Les meilleures musiques que nous avons entendues dans les jeux vidéo en 2020 (et certaines que nous aurions aimé avoir).

L’année a été excellente pour la musique dans les jeux, avec de nombreuses valeurs de production extrêmement élevées, des mélodies accrocheuses et des interprétations déchirantes. Mais il y a eu quelques jeux qui ont vraiment fait quelque chose de spécial pour rester dans nos esprits (et nos oreilles) toute l’année. Voici les meilleures choses que nous avons entendues dans les jeux en 2020.

La meilleure musique des jeux vidéo en 2020

Le difficile syndrome du deuxième album ne semble pas avoir affecté la suite donnée par Gareth Coker à la première aventure sonore d’Ori. The Blind Forest était déjà un merveilleux ensemble d’arrangements orchestraux classiques et contemporains, et Will of the Wisps poursuit sur cette lancée. Fantastique et magique à parts égales, sans s’appuyer sur certaines des caractéristiques banales du genre.

Le parcours phénoménal de Darren Korbat, le maestro de la musique de Supergiant, se poursuit sans faille avec Hadès. Le jeu lui-même est une version moderne et sauvage de la mythologie grecque antique, et la bande-son en tire parti de la même manière créative et joyeuse dont Bastion a transformé les thèmes occidentaux en trip-hop. Vous pouvez en savoir plus sur l’approche de Korb à la composition dans notre interview de plus tôt dans l’année.

Une surprise extrêmement fraîche et funky pour nous dans les dernières braises de l’année avec le premier jeu de Kaizen Game Works. Les rues de Paradise, baignées de néons, ont été un plaisir à explorer et à découvrir les nouveaux bangers de la bande-son de Barry “Epoch”. Topping, la bande originale de Paradise Killer. Un mélange enivrant de synthés sombres et sataniques et de carillons d’été légers et aérés, le tout lié à du funk et à un style City Pop aux accents japonais, en font une vibe exceptionnelle dans une année qui n’en manquait pas. Une bande-son à tomber par terre, littéralement.

Cette seule chanson est suffisamment bonne pour que Kenny ait sa place ici pour l’année. C’est extraordinairement entraînant, mais la meilleure partie de tout le niveau (malgré le segment du singe escaladeur) est lorsque vous trouvez les paroles de la chanson cachées derrière quelques rochers dans les grottes. Le robot GPU, qui vous chante une sérénade sur tous les merveilleux mensonges qu’il vous raconte. C’est vraiment très romantique d’une certaine façon. Bref, désolé de vous avoir mis cette chanson dans la tête. (Pas désolé.)

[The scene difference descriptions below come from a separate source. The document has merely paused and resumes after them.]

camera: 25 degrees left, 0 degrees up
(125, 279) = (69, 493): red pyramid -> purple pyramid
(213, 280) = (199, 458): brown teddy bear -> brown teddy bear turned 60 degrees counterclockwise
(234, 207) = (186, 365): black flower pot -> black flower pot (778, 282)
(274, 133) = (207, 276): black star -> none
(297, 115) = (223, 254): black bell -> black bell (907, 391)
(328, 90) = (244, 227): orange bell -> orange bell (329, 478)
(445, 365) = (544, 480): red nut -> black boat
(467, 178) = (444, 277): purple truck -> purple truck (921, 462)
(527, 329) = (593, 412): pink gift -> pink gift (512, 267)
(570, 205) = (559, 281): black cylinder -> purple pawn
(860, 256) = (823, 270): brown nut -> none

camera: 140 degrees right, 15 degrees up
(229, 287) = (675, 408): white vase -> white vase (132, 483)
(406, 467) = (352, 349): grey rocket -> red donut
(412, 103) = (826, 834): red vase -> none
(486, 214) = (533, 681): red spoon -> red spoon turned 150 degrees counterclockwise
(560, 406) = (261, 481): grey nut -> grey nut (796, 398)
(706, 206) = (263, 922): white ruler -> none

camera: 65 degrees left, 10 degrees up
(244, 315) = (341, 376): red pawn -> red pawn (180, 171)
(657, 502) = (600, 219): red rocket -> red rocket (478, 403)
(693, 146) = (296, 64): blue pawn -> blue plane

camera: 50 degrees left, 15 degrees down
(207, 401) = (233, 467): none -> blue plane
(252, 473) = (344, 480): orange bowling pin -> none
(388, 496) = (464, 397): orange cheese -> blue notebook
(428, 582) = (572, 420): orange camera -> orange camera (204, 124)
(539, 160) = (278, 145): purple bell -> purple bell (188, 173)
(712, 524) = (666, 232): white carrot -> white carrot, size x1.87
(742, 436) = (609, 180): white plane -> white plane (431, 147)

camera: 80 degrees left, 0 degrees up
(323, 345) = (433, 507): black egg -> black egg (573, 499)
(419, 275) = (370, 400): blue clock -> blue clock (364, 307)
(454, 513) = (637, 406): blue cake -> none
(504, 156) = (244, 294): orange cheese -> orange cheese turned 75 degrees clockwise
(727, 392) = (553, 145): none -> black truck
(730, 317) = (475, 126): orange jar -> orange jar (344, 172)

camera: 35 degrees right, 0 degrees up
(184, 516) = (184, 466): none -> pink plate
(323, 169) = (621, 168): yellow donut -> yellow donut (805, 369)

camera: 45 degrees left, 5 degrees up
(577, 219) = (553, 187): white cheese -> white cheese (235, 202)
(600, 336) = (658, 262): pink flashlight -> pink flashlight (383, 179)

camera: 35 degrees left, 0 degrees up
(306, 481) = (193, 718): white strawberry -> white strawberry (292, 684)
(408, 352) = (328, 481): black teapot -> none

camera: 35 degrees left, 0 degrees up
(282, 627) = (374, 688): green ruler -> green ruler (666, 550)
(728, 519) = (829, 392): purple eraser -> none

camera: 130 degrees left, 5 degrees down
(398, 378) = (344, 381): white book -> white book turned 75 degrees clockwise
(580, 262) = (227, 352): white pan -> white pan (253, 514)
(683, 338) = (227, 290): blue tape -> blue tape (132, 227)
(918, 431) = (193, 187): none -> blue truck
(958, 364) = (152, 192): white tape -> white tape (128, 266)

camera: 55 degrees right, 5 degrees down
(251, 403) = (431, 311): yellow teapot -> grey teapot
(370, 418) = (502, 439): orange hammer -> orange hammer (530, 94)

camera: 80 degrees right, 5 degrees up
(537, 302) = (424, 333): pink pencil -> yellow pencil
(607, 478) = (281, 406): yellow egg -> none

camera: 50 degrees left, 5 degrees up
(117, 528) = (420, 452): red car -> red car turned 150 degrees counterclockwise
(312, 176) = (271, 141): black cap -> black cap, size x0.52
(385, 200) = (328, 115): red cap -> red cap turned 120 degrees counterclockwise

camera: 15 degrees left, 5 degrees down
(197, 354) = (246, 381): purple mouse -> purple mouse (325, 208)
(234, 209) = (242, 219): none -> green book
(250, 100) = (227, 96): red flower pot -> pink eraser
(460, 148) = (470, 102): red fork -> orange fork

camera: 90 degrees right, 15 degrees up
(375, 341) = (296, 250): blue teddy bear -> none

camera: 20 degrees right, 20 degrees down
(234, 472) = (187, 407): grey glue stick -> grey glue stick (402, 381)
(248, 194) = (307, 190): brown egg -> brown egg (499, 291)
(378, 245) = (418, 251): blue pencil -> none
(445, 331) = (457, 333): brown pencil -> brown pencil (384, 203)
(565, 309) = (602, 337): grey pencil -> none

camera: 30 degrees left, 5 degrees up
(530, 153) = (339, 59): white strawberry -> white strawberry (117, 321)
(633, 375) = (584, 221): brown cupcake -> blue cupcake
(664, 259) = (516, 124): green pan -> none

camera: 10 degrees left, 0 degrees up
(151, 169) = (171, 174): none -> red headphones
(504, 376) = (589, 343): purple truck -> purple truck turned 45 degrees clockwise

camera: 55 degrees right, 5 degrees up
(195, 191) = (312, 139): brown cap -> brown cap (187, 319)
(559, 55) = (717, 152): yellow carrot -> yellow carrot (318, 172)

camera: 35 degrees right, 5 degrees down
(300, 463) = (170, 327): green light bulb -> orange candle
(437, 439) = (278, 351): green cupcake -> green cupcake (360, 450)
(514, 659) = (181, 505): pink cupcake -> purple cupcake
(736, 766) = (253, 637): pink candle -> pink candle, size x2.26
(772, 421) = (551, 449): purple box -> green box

Il serait difficile de surpasser la bande originale de FF7 en matière de musique de jeu vidéo classique, mais le premier volet de cette année du remake le plus attendu de tous les temps y parvient vraiment. Tous les grands classiques sont là, retravaillés pour les systèmes de son modernes, avec quelques remixes qui plaisent aux fans, comme l’étrange danse de DJ Chocobo qui passe près de la boutique à chaque fois que vous passez devant. Chaque thème de boss a même trois versions différentes pour les phases qu’ils traversent, devenant progressivement plus hype et ciblant directement la partie de votre cerveau qui libère des endorphines. Une nostalgie ciblée avec précision.

Et si la musique de Super Mario ressemblait à celle de Bloodborne ? pic.twitter.com/4DOmEZeUBu

Nous aimerions pouvoir dire que nous avons entendu ces morceaux dans des jeux cette année, car nous voulons absolument savoir à quoi ressemblerait Super Mario Bloodborne. Le musicien tchèque Alex Moukala a lentement réimaginé des versions de plus en plus fantastiques de bandes-son de jeux tout au long de l’année, et a amassé une énorme back library de chefs-d’œuvre orchestraux imaginaires. Certains sont effrayants (voir ci-dessus), d’autres sont si bons qu’on se demande pourquoi on ne lui a pas demandé de s’en occuper (Green Hill Zone mais pour The Sonic Movie). Les explications qu’il donne sur les raisons de certains ajouts ou modifications nous ont également permis de mieux comprendre la théorie musicale qui confère aux bandes-son des jeux vidéo leur sensation indescriptible, ce qui en fait un voyage éducatif autant qu’un pur divertissement.